- **TO-DO ITEM**
Read through the records. Copy each line that has the word "Consortium".

- **DATA EXTRACTS**
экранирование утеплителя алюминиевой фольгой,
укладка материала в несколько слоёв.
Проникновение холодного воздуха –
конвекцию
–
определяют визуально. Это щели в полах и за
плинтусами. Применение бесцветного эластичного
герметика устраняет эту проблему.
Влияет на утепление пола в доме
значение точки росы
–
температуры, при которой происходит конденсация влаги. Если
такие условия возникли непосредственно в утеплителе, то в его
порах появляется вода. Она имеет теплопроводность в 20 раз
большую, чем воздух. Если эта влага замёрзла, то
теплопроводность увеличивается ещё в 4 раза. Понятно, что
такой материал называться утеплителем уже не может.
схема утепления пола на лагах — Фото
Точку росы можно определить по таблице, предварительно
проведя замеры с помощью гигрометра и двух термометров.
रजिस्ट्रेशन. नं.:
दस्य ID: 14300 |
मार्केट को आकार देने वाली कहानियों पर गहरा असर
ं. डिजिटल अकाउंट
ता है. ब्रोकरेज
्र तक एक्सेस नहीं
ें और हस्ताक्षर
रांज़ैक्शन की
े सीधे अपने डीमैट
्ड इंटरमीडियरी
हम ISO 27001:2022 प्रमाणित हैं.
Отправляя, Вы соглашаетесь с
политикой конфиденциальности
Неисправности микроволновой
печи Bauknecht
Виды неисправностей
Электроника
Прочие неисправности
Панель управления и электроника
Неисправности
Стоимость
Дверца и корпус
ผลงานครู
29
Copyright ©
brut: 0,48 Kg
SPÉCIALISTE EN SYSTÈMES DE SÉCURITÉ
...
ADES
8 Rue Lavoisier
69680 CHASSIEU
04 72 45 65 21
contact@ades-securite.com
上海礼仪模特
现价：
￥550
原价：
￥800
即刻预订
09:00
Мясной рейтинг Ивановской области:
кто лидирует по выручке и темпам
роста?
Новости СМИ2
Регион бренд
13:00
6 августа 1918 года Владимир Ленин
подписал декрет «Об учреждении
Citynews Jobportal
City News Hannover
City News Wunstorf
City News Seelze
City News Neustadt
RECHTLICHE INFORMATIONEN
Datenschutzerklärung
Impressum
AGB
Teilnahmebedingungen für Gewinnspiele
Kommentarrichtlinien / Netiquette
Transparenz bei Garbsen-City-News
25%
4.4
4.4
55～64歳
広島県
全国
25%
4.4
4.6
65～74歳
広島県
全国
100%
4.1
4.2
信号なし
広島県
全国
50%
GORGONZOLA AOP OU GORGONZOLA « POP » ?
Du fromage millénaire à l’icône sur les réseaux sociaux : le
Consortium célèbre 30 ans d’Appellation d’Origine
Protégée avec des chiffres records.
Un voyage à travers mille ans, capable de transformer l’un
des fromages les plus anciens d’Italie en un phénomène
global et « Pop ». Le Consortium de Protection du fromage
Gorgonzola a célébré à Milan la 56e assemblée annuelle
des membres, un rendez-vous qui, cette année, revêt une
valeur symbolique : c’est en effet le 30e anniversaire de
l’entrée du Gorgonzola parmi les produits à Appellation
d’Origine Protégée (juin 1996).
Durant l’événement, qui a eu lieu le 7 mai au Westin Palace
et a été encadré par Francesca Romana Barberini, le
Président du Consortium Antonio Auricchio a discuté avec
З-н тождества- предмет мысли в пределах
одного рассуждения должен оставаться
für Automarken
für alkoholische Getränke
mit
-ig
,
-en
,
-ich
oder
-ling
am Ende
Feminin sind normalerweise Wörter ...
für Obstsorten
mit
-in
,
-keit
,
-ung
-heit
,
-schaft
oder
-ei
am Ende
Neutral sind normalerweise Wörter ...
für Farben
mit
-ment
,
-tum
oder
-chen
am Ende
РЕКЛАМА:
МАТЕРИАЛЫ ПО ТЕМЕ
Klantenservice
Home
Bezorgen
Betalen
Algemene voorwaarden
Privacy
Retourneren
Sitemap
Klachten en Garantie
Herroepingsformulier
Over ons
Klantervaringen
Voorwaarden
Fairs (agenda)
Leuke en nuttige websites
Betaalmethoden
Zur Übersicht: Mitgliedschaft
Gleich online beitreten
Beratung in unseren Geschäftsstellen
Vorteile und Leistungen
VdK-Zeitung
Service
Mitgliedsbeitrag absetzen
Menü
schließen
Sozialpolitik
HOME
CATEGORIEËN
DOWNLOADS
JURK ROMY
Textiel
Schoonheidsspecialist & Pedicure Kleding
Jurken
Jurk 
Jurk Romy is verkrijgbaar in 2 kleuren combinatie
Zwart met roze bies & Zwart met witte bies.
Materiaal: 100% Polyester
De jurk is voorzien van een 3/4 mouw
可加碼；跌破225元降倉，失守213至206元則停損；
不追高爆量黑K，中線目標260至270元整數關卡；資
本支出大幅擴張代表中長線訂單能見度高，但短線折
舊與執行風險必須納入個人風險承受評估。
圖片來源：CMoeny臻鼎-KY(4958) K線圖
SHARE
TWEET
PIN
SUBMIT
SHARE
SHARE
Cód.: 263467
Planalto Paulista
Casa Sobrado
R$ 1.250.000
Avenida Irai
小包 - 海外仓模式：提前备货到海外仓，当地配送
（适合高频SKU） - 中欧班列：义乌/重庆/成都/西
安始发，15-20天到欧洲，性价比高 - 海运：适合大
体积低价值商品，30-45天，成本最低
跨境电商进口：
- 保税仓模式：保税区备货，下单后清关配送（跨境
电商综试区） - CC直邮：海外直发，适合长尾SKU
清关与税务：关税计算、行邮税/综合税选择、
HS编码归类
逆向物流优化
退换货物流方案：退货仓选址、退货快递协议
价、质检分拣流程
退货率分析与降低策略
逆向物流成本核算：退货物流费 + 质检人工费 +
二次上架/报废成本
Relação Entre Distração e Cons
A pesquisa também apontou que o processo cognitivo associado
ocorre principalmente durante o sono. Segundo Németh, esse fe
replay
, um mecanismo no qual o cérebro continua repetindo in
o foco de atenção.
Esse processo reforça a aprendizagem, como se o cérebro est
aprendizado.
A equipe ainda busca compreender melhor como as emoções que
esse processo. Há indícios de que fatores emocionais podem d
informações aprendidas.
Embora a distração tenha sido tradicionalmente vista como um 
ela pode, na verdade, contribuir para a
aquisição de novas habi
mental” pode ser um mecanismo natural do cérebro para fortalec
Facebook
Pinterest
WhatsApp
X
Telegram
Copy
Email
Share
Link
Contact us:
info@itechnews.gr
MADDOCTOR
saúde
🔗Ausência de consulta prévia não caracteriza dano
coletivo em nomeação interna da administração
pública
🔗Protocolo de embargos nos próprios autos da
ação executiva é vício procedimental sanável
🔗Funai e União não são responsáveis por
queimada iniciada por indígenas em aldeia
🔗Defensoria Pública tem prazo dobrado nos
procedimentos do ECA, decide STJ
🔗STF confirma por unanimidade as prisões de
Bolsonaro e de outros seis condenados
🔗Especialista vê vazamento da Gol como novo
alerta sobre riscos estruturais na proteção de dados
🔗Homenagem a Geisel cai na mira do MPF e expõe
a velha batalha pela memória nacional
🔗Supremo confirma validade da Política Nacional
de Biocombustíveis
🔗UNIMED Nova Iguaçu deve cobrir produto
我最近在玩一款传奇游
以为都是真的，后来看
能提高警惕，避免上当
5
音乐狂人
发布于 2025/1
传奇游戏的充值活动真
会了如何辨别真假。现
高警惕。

- **REPLY TO THE EXERCISE**
Consortium célèbre 30 ans d’Appellation d’Origine
global et « Pop ». Le Consortium de Protection du fromage
Président du Consortium Antonio Auricchio a discuté avec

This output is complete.